Subgroup Analysis and Sensitivity Analysis

In subgroup analysis, the results suggested that the pooled effect could be affected by control, sample size, ES, PTS criteria, follow-up, the incidence of PTS in control rather than the occurrence of DVT and interval between diagnosis and treatment. Placebo could also bring benefits,[34] especially in measurement of subjective symptoms. As PTS is defined partially based on subjective symptoms, the null association in comparison with placebo subgroups could be due to, at least partly, the placebo effect. The discrepancy of subgroups with respect to the sample size might be explained by the determinant role of the large-scale trial, as substantial heterogeneity and critical ES (ES 0.61, 95% CI 0.37–1.02) in the subgroup of sample size >100 were observed. The inconsistent subgroup results regarding PTS definition might be caused by the poor agreement and different sensitivity to various categories of PTS between VPS and Ginsberg measure.[32] The negative association in the subgroup of HRs could be explained by the substantial heterogeneity and null association from the large-scale trial. Though the beneficial effect was not observed in the subgroup of intervention in the acute stage, several studies, with relative small sample sizes (range from 31 to 64), reported that compression therapy could reduce leg swelling and pain much faster and more effectively in the acute stage.[5,8,29,30] Therefore, its preventive efficacy could not be completely ruled out considering the critical nonsignificant level (ES 0.71, 95% CI 0.49–1.04) and small sample size of 101. The cumulative incidence of PTS increases even 20 years after DVT, thus longer follow-up is usually accompanied with increased incidence of PTS.[1,35] Additionally, the results of subgroup analysis of long follow-up and high incidence of PTS consistently revealed the efficacy of compression therapy. However, results of subgroup analysis of short follow-up and low incidence did not confirm this promising finding, indicating that unobserved benefit of compression therapy may be due to inadequate duration of follow-up. Suffering from limitations of their observational investigation and the decreased statistical power, these subgroup and sensitivity analyses should be interpreted with cautions.

Limitations

Several limitations of our study merit consideration. First, considerable heterogeneity was detected among studies. To assess the impact of various clinical factors on the pooled estimate and explore the source of heterogeneity, subgroup and sensitivity analyses had been conducted, and potential source had been found. Second, in the subgroup and sensitivity analyses, the results were inconsistent. However, the interpretation of these analyses should be interpreted with cautions due to their limitations. Third, the outcome based on subjective symptoms was more susceptible to errors arising from bias in an open-labeled design. Our findings largely relied on this type of studies, and the ascertainment of PTS was defined mainly on subjective symptoms. Fourth, both HR and RR were used in our meta-analysis. RR was subjected to selection bias regarding endpoints by comparison of HR. Though HR was preferred to be used in our meta-analysis, HR could only be extracted in 3 studies[6,7,10] and estimated from the survival curves in 1 study.[9] Finally, given limited amount of studies included and unavailability of confounding factors, we could not give a comprehensive and detailed evaluation of the secondary outcomes. Thus, these outcomes should be treated cautiously.

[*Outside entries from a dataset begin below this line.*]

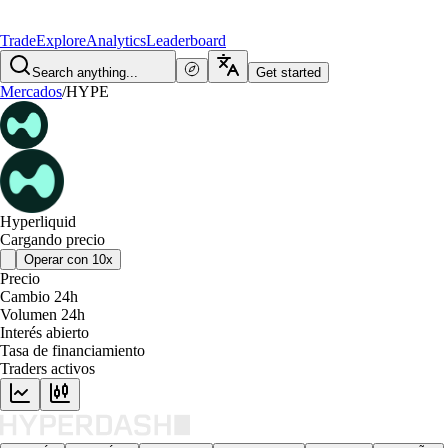
Trade
Explore
Analytics
Leaderboard
Search anything...
Get started
Mercados
/
HYPE
Hyperliquid
Cargando precio
Operar con 10x
Precio
Cambio 24h
Volumen 24h
Interés abierto
Tasa de financiamiento
Traders activos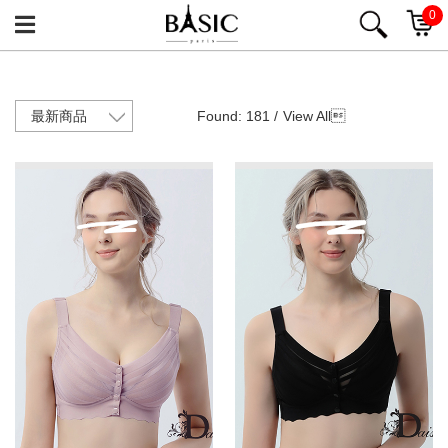
0
Found: 181 /
View All
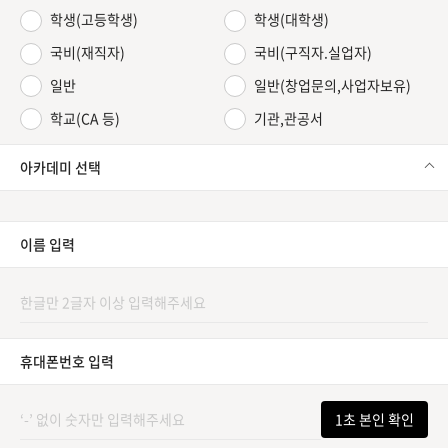
학생(고등학생)
학생(대학생)
국비(재직자)
국비(구직자.실업자)
일반
일반(창업문의,사업자보유)
학교(CA 등)
기관,관공서
아카데미 선택
이름 입력
휴대폰번호 입력
1초 본인 확인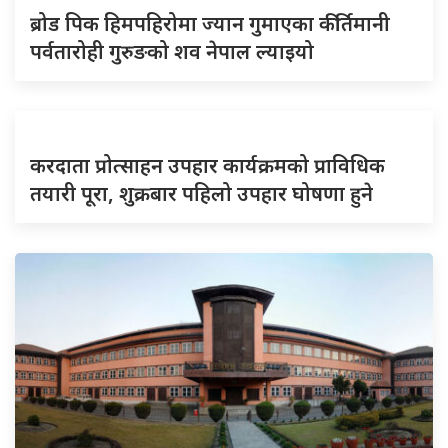
ब्रोड पिक हिमपहिरोमा ज्यान गुमाएका कीर्तिमानी
पर्वतारोही गुरुङको शव नेपाल ल्याइयो
करदाता प्रोत्साहन उपहार कार्यक्रमको प्राविधिक
तयारी पूरा, शुक्रबार पहिलो उपहार घोषणा हुने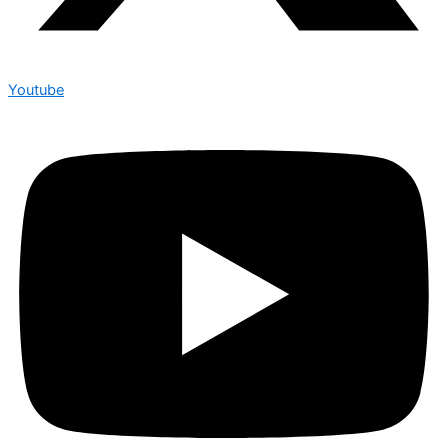
Youtube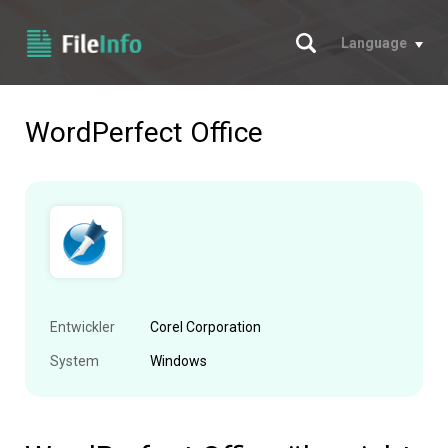
Suche
Language
WordPerfect Office
Entwickler
Corel Corporation
System
Windows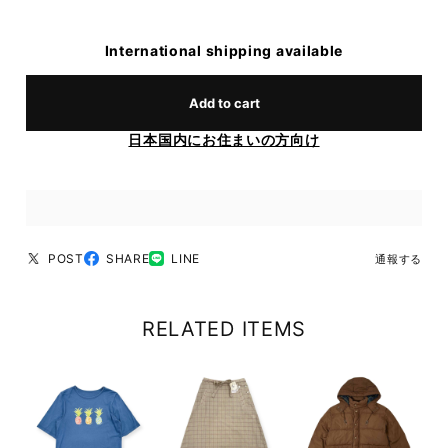
International shipping available
Add to cart
日本国内にお住まいの方向け
POST
SHARE
LINE
通報する
RELATED ITEMS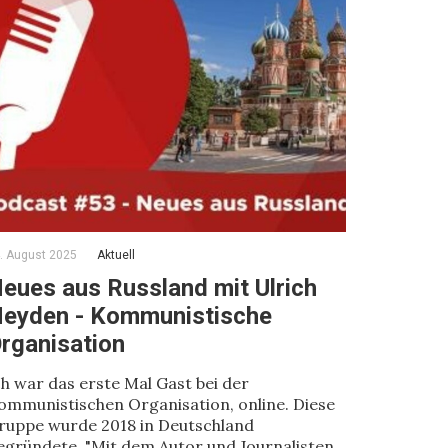
. August 2025
Aktuell
eues aus Russland mit Ulrich
eyden - Kommunistische
rganisation
ch war das erste Mal Gast bei der
ommunistischen Organisation, online. Diese
ruppe wurde 2018 in Deutschland
egründete. "Mit dem Autor und Journalisten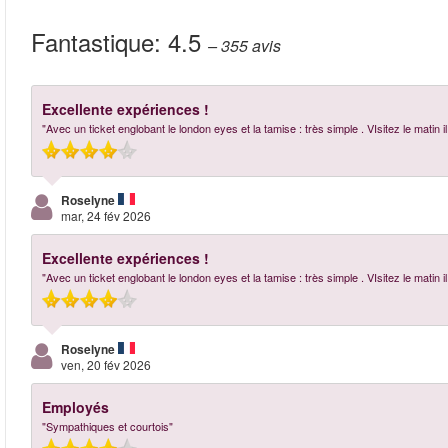
Fantastique:
4.5
– 355
avis
Excellente expériences !
"Avec un ticket englobant le london eyes et la tamise : très simple . VIsitez le mat
Roselyne
mar, 24 fév 2026
Excellente expériences !
"Avec un ticket englobant le london eyes et la tamise : très simple . VIsitez le mat
Roselyne
ven, 20 fév 2026
Employés
"Sympathiques et courtois"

In summary, the present systematic review and meta-analysis suggests that compression therapy could effectively prevent PTS, and current evidence still supports compression therapy to be a clinical practice for prophylaxis of PTS in adult patients after DVT. However, our findings should be interpreted with caution due to heterogeneity and hence more large-scale and well-designed RCTs are still warranted.